Let’s look closer. While the suddenly not-so-open ChatGPT won’t tell us what’s in its LLM, other companies are more forthcoming. The Washington Post, for example, recently analyzed Google’s C4 dataset, which has been used to inform such English-language AIs as Google’s T5, and Facebook’s LLaMA.
It found that C4 pulled its data from such sites as Wikipedia; Scribd, a self-described Netflix for books and magazines; and WoWHead, a World of WarCraft (WoW) player site. Wait? What!? Don’t ask me, but there it is, number 181 on the C4 data list. That’s great if I want to know the best build for a WoW Orc Hunter, but it makes me wonder about the data’s reliability on more serious subjects.
It’s all about GIGO. If, as will happen soon, someone creates a generative AI that’s been fed mostly data from Fox News, NewsMax, and Breitbart News, and I then ask it: “Who’s the real president of the United States today?” I expect it will tell me it’s Donald Trump, regardless of who’s actually in the White House.
That’s about as subtle as a brick, but there’s already bias inside the data. We just don’t see it, because we’re not looking closely enough. For instance, C4 filtered out documents [PDF] with what it deemed to be “bad” words. Because of this and similar efforts, African American English (AAE) and Hispanic-aligned English (Hisp) were filtered out at substantially higher rates, 42 percent and 32 percent, respectively) than White-aligned English (WAE), 6.2 percent.
I strongly suspect that C4’s designers didn’t have a clue what their filters were doing. But, repeat after me, “We Don’t Know.” Worse still, they may not even know that they don’t know.
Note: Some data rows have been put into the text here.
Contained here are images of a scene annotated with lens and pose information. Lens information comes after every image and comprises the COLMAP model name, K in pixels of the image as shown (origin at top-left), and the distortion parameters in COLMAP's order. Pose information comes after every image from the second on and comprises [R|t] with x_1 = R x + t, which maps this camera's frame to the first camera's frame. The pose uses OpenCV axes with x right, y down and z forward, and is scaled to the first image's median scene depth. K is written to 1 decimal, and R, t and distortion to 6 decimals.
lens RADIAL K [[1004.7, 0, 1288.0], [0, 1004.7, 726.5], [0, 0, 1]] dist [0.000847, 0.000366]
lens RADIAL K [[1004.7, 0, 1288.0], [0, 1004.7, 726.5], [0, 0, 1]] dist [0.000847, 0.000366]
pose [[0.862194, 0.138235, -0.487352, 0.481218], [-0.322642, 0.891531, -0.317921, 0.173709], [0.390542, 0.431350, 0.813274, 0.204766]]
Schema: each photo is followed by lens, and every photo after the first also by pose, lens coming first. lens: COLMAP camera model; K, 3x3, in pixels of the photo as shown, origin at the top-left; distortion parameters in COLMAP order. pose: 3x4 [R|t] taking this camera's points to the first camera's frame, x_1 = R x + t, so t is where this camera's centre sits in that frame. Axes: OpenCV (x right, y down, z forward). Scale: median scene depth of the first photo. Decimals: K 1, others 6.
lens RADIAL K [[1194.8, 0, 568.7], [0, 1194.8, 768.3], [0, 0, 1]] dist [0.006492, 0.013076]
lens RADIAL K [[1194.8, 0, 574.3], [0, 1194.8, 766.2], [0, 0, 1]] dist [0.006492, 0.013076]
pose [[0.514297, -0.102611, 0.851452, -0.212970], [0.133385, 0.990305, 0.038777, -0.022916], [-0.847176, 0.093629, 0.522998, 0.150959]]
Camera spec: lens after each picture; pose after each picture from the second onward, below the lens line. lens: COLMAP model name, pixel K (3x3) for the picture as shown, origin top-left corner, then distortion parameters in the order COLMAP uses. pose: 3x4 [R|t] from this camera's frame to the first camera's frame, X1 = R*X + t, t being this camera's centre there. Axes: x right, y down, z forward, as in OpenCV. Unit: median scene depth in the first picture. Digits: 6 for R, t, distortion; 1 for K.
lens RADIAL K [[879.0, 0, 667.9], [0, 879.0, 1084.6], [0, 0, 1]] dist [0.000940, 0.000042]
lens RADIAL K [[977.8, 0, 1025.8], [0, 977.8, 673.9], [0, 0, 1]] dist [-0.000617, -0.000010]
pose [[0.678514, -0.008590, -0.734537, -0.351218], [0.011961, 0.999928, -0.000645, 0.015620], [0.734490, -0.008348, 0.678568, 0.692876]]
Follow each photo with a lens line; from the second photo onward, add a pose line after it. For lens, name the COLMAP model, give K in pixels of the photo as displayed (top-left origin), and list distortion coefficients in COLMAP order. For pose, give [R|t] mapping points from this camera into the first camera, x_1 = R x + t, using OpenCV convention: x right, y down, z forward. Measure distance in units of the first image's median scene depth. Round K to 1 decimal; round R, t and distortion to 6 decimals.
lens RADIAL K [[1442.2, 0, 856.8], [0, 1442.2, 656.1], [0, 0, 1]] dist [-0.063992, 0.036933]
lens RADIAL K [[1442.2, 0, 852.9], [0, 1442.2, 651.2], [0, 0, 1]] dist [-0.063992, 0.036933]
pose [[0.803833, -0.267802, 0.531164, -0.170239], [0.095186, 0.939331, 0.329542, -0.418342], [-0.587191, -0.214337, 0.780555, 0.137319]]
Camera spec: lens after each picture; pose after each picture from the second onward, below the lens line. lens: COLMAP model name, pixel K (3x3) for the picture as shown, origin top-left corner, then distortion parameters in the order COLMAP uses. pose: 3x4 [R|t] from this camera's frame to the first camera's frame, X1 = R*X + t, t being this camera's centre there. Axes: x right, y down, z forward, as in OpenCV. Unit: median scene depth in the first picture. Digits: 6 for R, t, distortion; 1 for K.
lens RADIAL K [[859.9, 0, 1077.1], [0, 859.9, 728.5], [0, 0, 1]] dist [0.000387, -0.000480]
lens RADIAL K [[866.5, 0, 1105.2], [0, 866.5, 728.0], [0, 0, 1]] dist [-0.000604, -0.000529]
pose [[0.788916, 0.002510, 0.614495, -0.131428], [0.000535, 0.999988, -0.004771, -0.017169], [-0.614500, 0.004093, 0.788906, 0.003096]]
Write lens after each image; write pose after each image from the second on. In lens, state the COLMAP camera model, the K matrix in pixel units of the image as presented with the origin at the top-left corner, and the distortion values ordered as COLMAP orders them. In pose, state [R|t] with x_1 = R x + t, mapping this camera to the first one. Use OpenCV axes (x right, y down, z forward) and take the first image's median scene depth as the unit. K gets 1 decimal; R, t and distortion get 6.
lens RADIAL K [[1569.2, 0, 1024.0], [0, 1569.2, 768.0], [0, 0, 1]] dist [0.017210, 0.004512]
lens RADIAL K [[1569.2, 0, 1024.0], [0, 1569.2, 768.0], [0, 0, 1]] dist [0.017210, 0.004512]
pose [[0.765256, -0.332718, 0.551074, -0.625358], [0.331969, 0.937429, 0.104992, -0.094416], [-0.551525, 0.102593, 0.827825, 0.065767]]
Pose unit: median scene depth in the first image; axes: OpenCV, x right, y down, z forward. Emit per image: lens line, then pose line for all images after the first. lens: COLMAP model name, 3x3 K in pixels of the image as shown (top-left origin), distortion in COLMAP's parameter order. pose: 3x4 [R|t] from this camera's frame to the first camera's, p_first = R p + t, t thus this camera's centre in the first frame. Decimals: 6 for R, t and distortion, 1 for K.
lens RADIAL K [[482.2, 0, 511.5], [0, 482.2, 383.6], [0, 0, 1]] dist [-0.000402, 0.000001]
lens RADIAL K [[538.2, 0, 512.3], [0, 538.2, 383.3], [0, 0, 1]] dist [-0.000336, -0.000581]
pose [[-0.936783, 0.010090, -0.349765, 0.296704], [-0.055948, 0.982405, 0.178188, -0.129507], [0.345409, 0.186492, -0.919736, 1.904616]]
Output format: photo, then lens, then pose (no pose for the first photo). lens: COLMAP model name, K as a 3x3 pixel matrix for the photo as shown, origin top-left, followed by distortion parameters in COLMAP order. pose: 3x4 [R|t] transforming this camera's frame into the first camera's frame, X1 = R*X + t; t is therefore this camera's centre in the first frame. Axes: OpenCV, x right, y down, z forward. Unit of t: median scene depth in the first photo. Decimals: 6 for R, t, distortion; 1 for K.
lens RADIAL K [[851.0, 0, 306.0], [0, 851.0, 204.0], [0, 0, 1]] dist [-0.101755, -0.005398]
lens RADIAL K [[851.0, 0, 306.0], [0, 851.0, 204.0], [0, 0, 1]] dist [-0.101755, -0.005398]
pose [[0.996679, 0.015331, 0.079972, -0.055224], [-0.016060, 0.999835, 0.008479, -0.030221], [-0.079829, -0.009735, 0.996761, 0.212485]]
As the National Institute of Standards and Technology (NIST) pointed out in March 2022, before we all become so enamored of AI: “A more complete understanding of bias must take into account human and systemic biases…
“Systemic biases result from institutions operating in ways that disadvantage certain social groups, such as discriminating against individuals based on their race. Human biases can relate to how people use data to fill in missing information, such as a person’s neighborhood of residence influencing how likely authorities would consider the person to be a crime suspect. When human, systemic, and computational biases combine, they can form a pernicious mixture — especially when explicit guidance is lacking for addressing the risks associated with using AI systems.”
As NIST research scientist Reva Schwartz, said, “Context is everything. AI systems do not operate in isolation. They help people make decisions that directly affect other people’s lives.”
So, before we turn over our lives and work to the god of generative AI, let’s consider its feet of clay, shall we? It’s nothing like as accurate or reliable as far too many of us are assuming it. And, while its results are only going to get more impressive over time, we’re not close at all to solving its bias and hallucination problems.